ACTIVITY 1: In the drawsample package description, retype everything from "Package 'drawsample' reference" down to "Leeper, 2019) <doi:10.1002/9781119083771.ch21>.".
ACTIVITY 2: According to the drawsample package description, which two measures are given as examples of deviation from normality?

PROVIDED TEXT:
· · · · ·
Package 'drawsample' reference manual

Title:	Draw Samples with the Desired Properties from a Data Set
Description:	A tool to sample data with the desired properties.Samples can be drawn by purposive sampling with determining distributional conditions, such as deviation from normality (skewness and kurtosis), and sample size in quantitative research studies. For purposive sampling, a researcher has something in mind and participants that fit the purpose of the study are included (Etikan,Musa, & Alkassim, 2015) <doi:10.11648/j.ajtas.20160501.11>.Purposive sampling can be useful for answering many research questions (Klar & Leeper, 2019) <doi:10.1002/9781119083771.ch21>.
· · · · ·
PROVIDED INFORMATION:
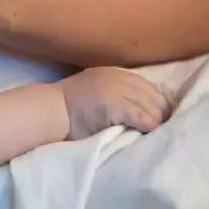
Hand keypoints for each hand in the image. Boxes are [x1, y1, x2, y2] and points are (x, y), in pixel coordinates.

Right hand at [57, 67, 171, 139]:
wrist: (48, 111)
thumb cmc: (66, 108)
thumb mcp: (93, 91)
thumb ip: (114, 93)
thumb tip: (139, 109)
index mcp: (113, 73)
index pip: (148, 87)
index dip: (157, 103)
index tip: (157, 118)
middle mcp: (118, 78)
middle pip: (155, 96)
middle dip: (160, 113)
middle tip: (159, 130)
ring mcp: (117, 90)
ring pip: (153, 107)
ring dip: (156, 122)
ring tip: (152, 134)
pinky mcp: (116, 106)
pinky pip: (144, 117)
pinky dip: (148, 126)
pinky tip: (145, 133)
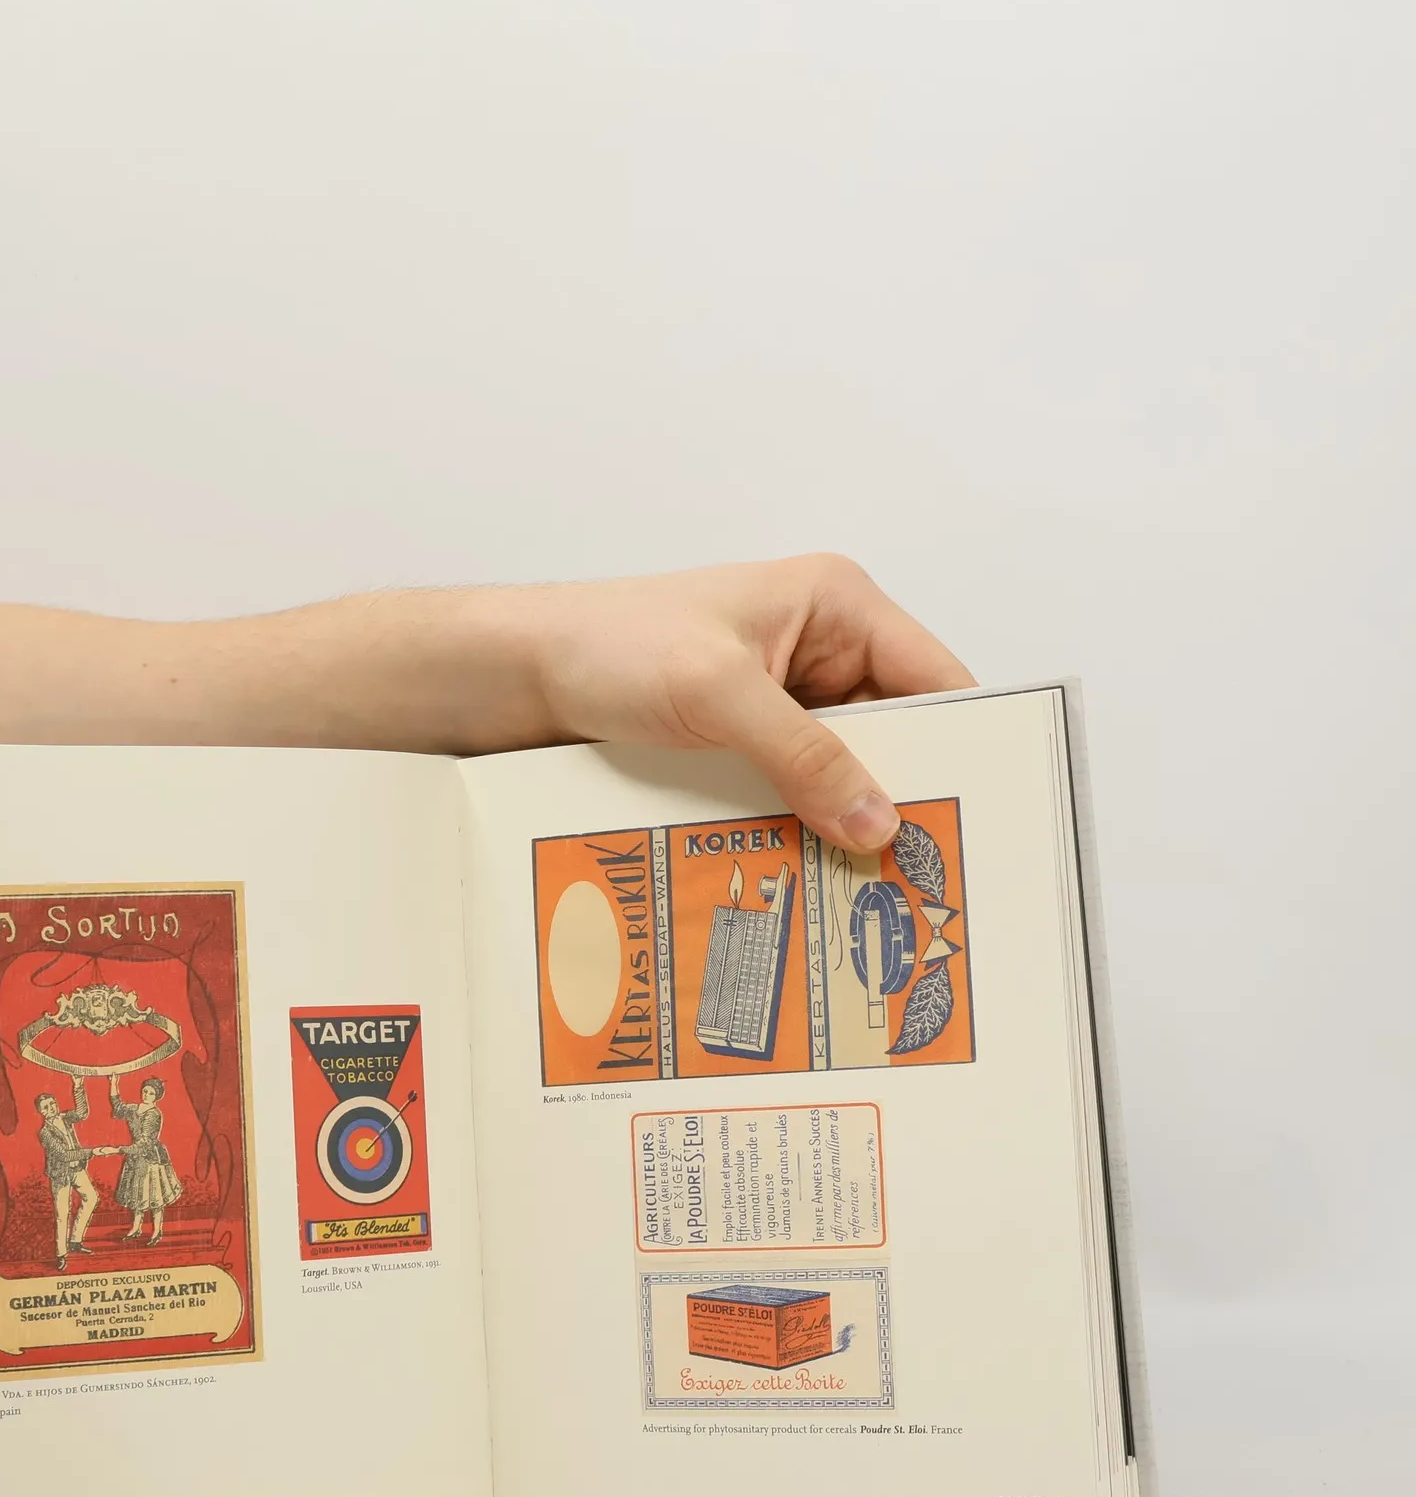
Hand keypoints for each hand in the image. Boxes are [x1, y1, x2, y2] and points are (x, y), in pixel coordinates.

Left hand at [513, 554, 973, 851]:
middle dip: (901, 797)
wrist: (517, 674)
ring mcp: (778, 702)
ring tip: (871, 891)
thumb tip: (876, 820)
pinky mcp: (741, 745)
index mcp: (834, 605)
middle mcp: (817, 650)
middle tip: (925, 874)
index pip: (934, 677)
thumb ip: (802, 753)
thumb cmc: (606, 644)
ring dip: (845, 823)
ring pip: (842, 773)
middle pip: (895, 735)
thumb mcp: (717, 692)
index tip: (979, 816)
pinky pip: (792, 793)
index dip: (963, 745)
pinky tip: (807, 876)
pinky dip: (799, 829)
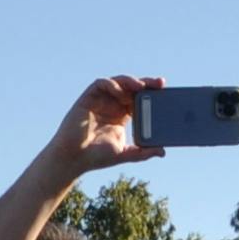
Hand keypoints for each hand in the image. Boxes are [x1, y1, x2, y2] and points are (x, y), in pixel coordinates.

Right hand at [47, 75, 164, 178]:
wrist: (74, 158)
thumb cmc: (96, 157)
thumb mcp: (125, 153)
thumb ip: (143, 152)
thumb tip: (162, 152)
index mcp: (122, 116)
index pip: (139, 99)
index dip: (150, 93)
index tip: (164, 90)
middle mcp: (112, 105)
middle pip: (131, 88)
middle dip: (146, 83)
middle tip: (160, 83)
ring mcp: (100, 100)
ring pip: (118, 82)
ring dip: (130, 81)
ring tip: (142, 86)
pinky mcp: (88, 98)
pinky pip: (101, 83)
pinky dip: (112, 84)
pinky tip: (120, 91)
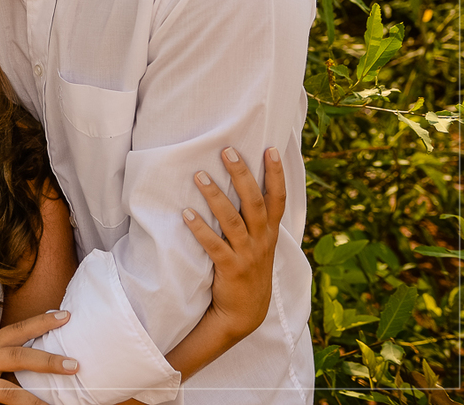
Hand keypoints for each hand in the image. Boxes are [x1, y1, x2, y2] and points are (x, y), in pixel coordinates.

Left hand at [183, 146, 286, 342]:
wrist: (244, 314)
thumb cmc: (248, 272)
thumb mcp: (260, 246)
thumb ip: (256, 221)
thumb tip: (245, 188)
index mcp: (269, 233)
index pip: (277, 198)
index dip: (276, 174)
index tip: (270, 149)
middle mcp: (261, 241)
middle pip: (254, 202)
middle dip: (242, 175)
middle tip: (227, 151)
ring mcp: (247, 255)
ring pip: (232, 220)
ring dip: (215, 196)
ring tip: (199, 175)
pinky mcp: (230, 269)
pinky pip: (214, 246)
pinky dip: (200, 229)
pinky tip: (186, 214)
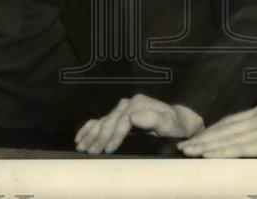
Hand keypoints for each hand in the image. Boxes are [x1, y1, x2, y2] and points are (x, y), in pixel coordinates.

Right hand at [74, 94, 203, 154]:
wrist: (176, 122)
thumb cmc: (174, 126)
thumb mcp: (168, 124)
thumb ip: (153, 120)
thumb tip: (132, 117)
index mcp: (139, 104)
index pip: (122, 120)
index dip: (114, 135)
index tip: (108, 150)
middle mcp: (128, 104)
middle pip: (110, 121)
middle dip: (100, 138)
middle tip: (91, 152)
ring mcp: (121, 109)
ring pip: (101, 121)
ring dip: (90, 134)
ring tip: (81, 147)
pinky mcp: (117, 115)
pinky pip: (99, 120)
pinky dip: (88, 128)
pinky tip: (80, 137)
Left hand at [178, 103, 256, 157]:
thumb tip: (251, 137)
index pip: (229, 121)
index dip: (211, 130)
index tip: (196, 137)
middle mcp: (256, 118)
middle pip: (223, 128)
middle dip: (202, 138)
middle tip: (183, 146)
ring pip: (226, 137)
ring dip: (206, 145)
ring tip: (189, 151)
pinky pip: (240, 147)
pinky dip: (222, 151)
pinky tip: (210, 154)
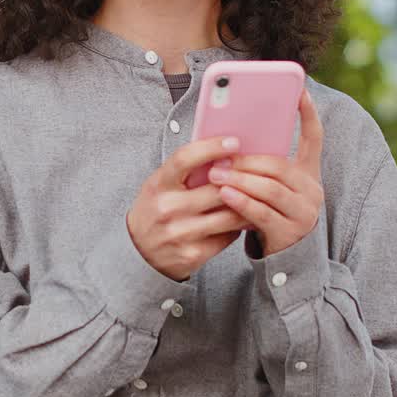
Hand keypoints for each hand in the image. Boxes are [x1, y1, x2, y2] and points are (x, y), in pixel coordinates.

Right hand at [127, 135, 251, 280]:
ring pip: (228, 215)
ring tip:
· · · · ·
FINAL ANSWER 1:
Package 'drawsample' reference manual

Title:	Draw Samples with the Desired Properties from a Data Set
Description:	A tool to sample data with the desired properties.Samples can be drawn by purposive sampling with determining distributional conditions, such as deviation from normality (skewness and kurtosis), and sample size in quantitative research studies. For purposive sampling, a researcher has something in mind and participants that fit the purpose of the study are included (Etikan,Musa, & Alkassim, 2015) <doi:10.11648/j.ajtas.20160501.11>.Purposive sampling can be useful for answering many research questions (Klar & Leeper, 2019) <doi:10.1002/9781119083771.ch21>.

FINAL ANSWER 2: Skewness and kurtosis.